Money transfers It may be a sign of an attempt at tight control that the parent company reported nearly $2 billion changing hands in 56 financial transfers of eleven types with 24 subordinate organizations in 2018, netting $444 million for the parent company in 2018. More than $77 million of that net to the parent was from for-profit companies.

But it is hard for any outsider to know how much control the board of Sentara Healthcare and the boards of the subordinate companies had over the moving of that much money in so many different transactions.

Transfers that are other than for the actual value of goods or services rendered also can present management challenges to the subordinate companies as can being forced to send much of their earnings to the parent. For example, Optima transferred $60 million to its parent in a transaction classified as “Other transfer of cash or property from related organization(s)”.

Finally, the financial transfers make it hard to value a company if it is spun off or sold because a buyer cannot know either whether the financial transfers for goods and services were at fair market value or how that company would have developed with more independence and control over its money.

Within Inova, such transfers are rare and in relatively small amounts, likely for those reasons.

Bottom Line on Sentara IRS guidelines say is important that each charity be thoughtful about the governance practices that are most appropriate for that charity in assuring sound operations. I have every expectation that the independent members of the Sentara Healthcare board of directors are good people and skilled at their jobs on the board.

I find it unlikely, however, that a volunteer, unpaid board such as Sentara’s can meet four times a year — the IRS is told in the Form 990 that each independent board member works one hour per week — and provide the tight oversight required in an organization of the size and structural complexity of the 63 separate companies of Sentara.

Thus the evidence from Sentara’s own IRS reporting appears to suggest that the oversight and management issues at Sentara may be systemic.

My assessment is that the controversies are going to keep coming and Sentara’s business practices will remain periodically in question until the Sentara Healthcare board both makes major structural changes to the organization of the whole enterprise and improves the governance of its major components.

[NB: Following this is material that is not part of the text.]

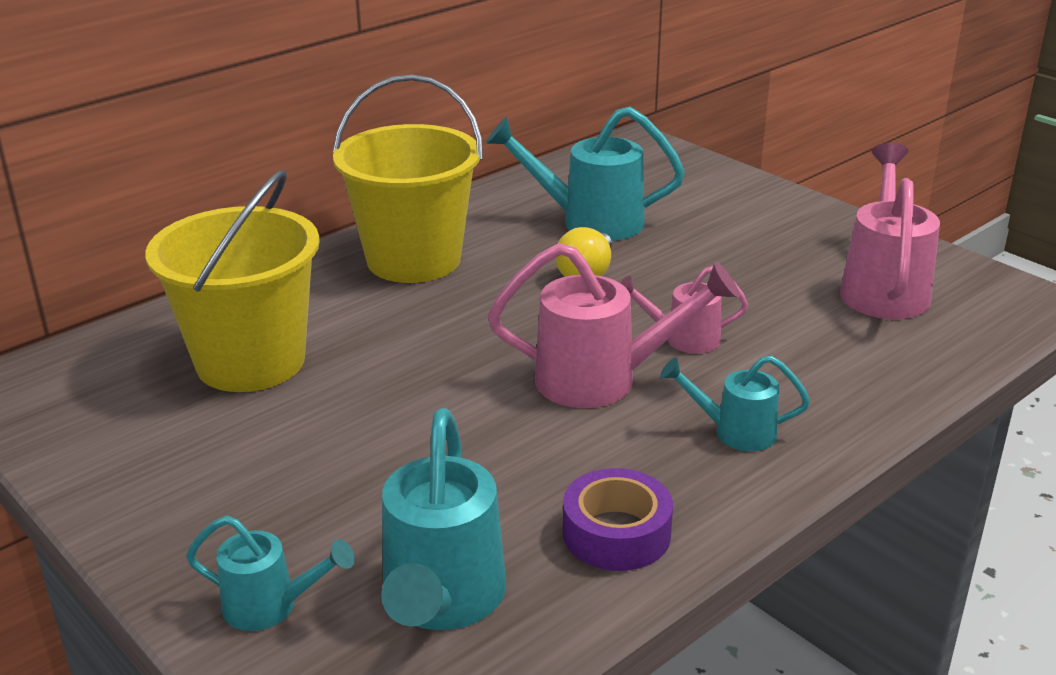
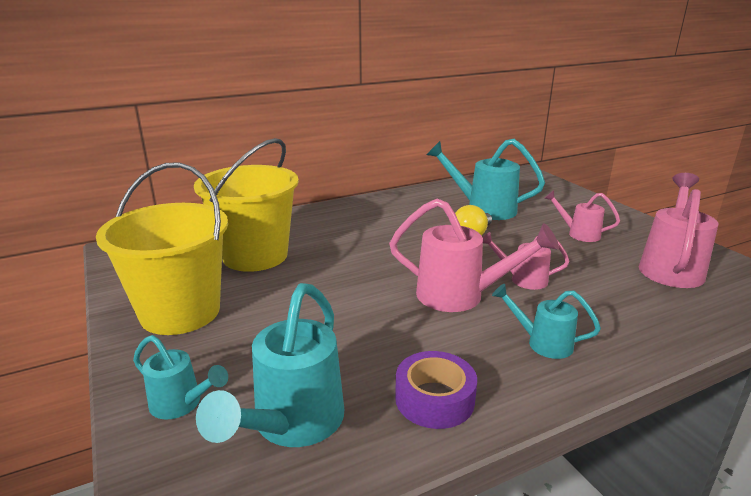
camera: 15 degrees right, 5 degrees down
yellow bucket [333,74,483,283] -> yellow bucket moved to [96,162,228,335]
none -> pink watering can [544,190,620,242]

I hope they will do it. Maybe they are already working on changes because of the pending merger discussed next. If so, I hope these inputs help.

Final note Sentara has a merger pending FTC approval with the Cone Health in Greensboro. Sentara will run the new combined corporation.

It is fair to ask whether adding this new system to the one that Sentara currently has in place bodes well for the future unless there are significant reforms to the organizational architecture and oversight at Sentara.